4. It’s time to fit your chosen pack ‘o strings and wind them up to the tuning you’re after. You are free to use any tuning, but remember that the gauge of string and the pitch you’re after will present a certain tension on the neck. If in the future you want to go up or down a size of strings, you’ll need tweak the truss rod to suit.

5. Attach the two capos at the 1st and 15th frets. This allows you to use the string as a straight edge, which will show up the curvature (or lack of) in the neck. Attaching the capos here takes the added height of the nut and the height of the bridge out of the equation so you can be confident. 

6. We will measure the gap between the string and the fret top at 6th and 7th fret. Here’s an example of an exaggerated slack truss rod setting with a large gap between 7th fret and the string. This would make a great slide guitar setup but a very poor shredding action!

7. If you’re thinking, “Er… what gap?” this may be because your neck is already bent into a back bow.
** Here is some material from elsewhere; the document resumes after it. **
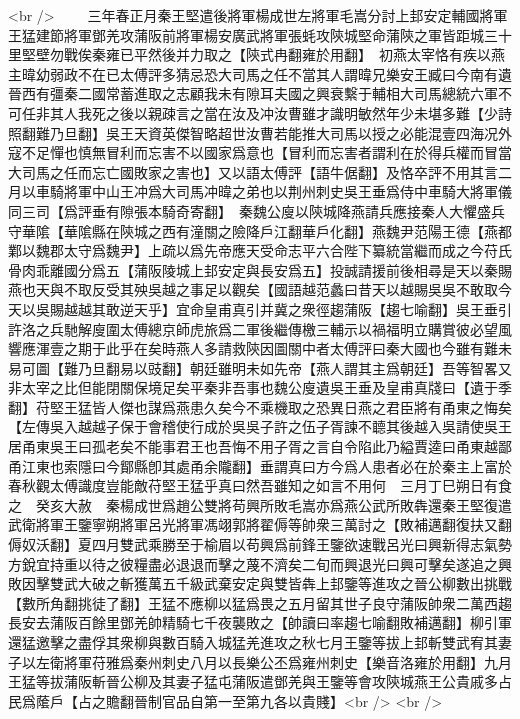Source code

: <br />
　　三年春正月秦王堅遣後將軍楊成世左將軍毛嵩分討上邽安定輔國將軍王猛建節將軍鄧羌攻蒲阪前將軍楊安廣武將軍張蚝攻陝城堅命蒲陝之軍皆距城三十里堅壁勿戰俟秦雍已平然後并力取之【陝式冉翻雍於用翻】　初燕太宰恪有疾以燕主暐幼弱政不在已太傅評多猜忌恐大司馬之任不當其人謂暐兄樂安王臧曰今南有遺晉西有彊秦二國常蓄進取之志顧我未有隙耳夫國之興衰繫于輔相大司馬總統六軍不可任非其人我死之後以親疎言之當在汝及冲汝曹雖才識明敏然年少未堪多難【少詩照翻難乃旦翻】吳王天資英傑智略超世汝曹若能推大司馬以授之必能混壹四海况外寇不足憚也慎無冒利而忘害不以國家爲意也【冒利而忘害者謂利在於得兵權而冒當大司馬之任而忘亡國敗家之害也】又以語太傅評【語牛倨翻】及恪卒評不用其言二月以車騎將軍中山王冲爲大司馬冲暐之弟也以荆州刺史吳王垂爲侍中車騎大將軍儀同三司【爲評垂有隙張本騎奇寄翻】　秦魏公廋以陝城降燕請兵應接秦人大懼盛兵守華隂【華隂縣在陝城之西有潼關之險降戶江翻華戶化翻】燕魏尹范陽王德【燕都鄴以魏郡太守爲魏尹】上疏以爲先帝應天受命志平六合陛下纂統當繼而成之今苻氏骨肉乖離國分爲五【蒲阪陵城上邽安定與長安爲五】投誠請援前後相尋是天以秦賜燕也天與不取反受其殃吳越之事足以觀矣【國語越范蠡曰昔天以越賜吳吳不敢取今天以吳賜越越其敢逆天乎】宜命皇甫真引并冀之衆徑趨蒲阪【趨七喻翻】吳王垂引許洛之兵馳解廋圍太傅總京師虎旅爲二軍後繼傳檄三輔示以禍福明立購賞彼必望風響應渾壹之期于此乎在矣時燕人多請救陝因圖關中者太傅評曰秦大國也今雖有難未易可圖【難乃旦翻易以豉翻】朝廷雖明未如先帝【燕人謂其主爲朝廷】吾等智畧又非太宰之比但能閉關保境足矣平秦非吾事也魏公廋遺吳王垂及皇甫真牋曰【遺于季翻】苻堅王猛皆人傑也謀爲燕患久矣今不乘機取之恐異日燕之君臣將有甬東之悔矣【左傳吳入越越子保于會稽使行成於吳吳子許之伍子胥諫不聼其後越入吳請使吳王居甬東吳王曰孤老矣不能事君王也吾悔不用子胥之言自令陷此乃縊賈逵曰甬東越鄙甬江東也索隱曰今鄮縣卽其處甬余隴翻】垂謂真曰方今爲人患者必在於秦主上富於春秋觀太傅識度豈能敵苻堅王猛乎真曰然吾雖知之如言不用何　三月丁巳朔日有食之　癸亥大赦　秦楊成世爲趙公雙將苟興所敗毛嵩亦爲燕公武所敗犇還秦王堅復遣武衛將軍王鑒寧朔將軍呂光將軍馮翊郭將翟傉等帥衆三萬討之【敗補邁翻復扶又翻傉奴沃翻】夏四月雙武乘勝至于榆眉以苟興爲前鋒王鑒欲速戰呂光曰興新得志氣勢方銳宜持重以待之彼糧盡必退退而擊之蔑不濟矣二旬而興退光曰興可擊矣遂追之興敗因擊雙武大破之斬獲萬五千級武棄安定與雙皆犇上邽鑒等進攻之晉公柳數出挑戰【數所角翻挑徒了翻】王猛不應柳以猛爲畏之五月留其世子良守蒲阪帥衆二萬西趨長安去蒲阪百餘里鄧羌帥精騎七千夜襲敗之【帥讀曰率趨七喻翻敗補邁翻】柳引軍還猛邀擊之盡俘其衆柳與數百騎入城猛羌進攻之秋七月王鑒等拔上邽斬雙武宥其妻子以左衛將軍苻雅爲秦州刺史八月以長樂公丕爲雍州刺史【樂音洛雍於用翻】九月王猛等拔蒲阪斬晉公柳及其妻子猛屯蒲阪遣鄧羌與王鑒等會攻陝城燕王公貴戚多占民爲䕃戶【占之贍翻晉制官品自第一至第九各以貴賤】<br />
<br />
This pic shows a naughty truss rod setting that is way over tight. The strings are already touching the fret tops meaning they will not play without fret buzzing. This truss rod setting needs loosening to get the necessary forward bow.

8. The mantra ‘righty tighty, lefty loosey’ applies here. Turn your truss rod adjuster nut clockwise and you will add more pressure onto the neck pulling it into back bow. Turn it anti-clockwise and you will loosen the truss rod allowing the strings to pull the neck into a forward bow. Some forward bow is needed for sure.

9. How do you know when you’ve got it right though? Yes, we’ll need the neck to bow forward a little. You can’t have a flat truss rod setting because the string vibrates in an elliptical pattern, we need to mirror this to some degree. Use the 0.006-inch (0.15mm) to 0.012-inch (0.30mm) feeler gauges for this.

10. For this player who is using standard tuning and 0.011s, we’ve gone for the James Bond setting 0.007 inches. Feed the feeler gauge in between the string and 7th fret. Make sure the feeler gauge can pass without lifting the string up. If it’s got too much gap tighten the truss rod, if too little; loosen the truss rod.

11. Doing it by eye is a handy technique for you, too, so you can quickly check pre-gig if your neck is out of whack. Choosing the relief setting is in part down to personal preference based on your playing style. A hard hitter will need more gap (maybe 0.010 inches) while a tickler can get away with 0.006 inches no problem.

12. Operation truss rod is complete! We advise checking your truss rod over the next few days, too; some necks will settle down over the coming days, particularly if your truss rod had to be moved a lot - adjust as necessary. Having worked though our truss issues we can now build a meaningful and lasting setup.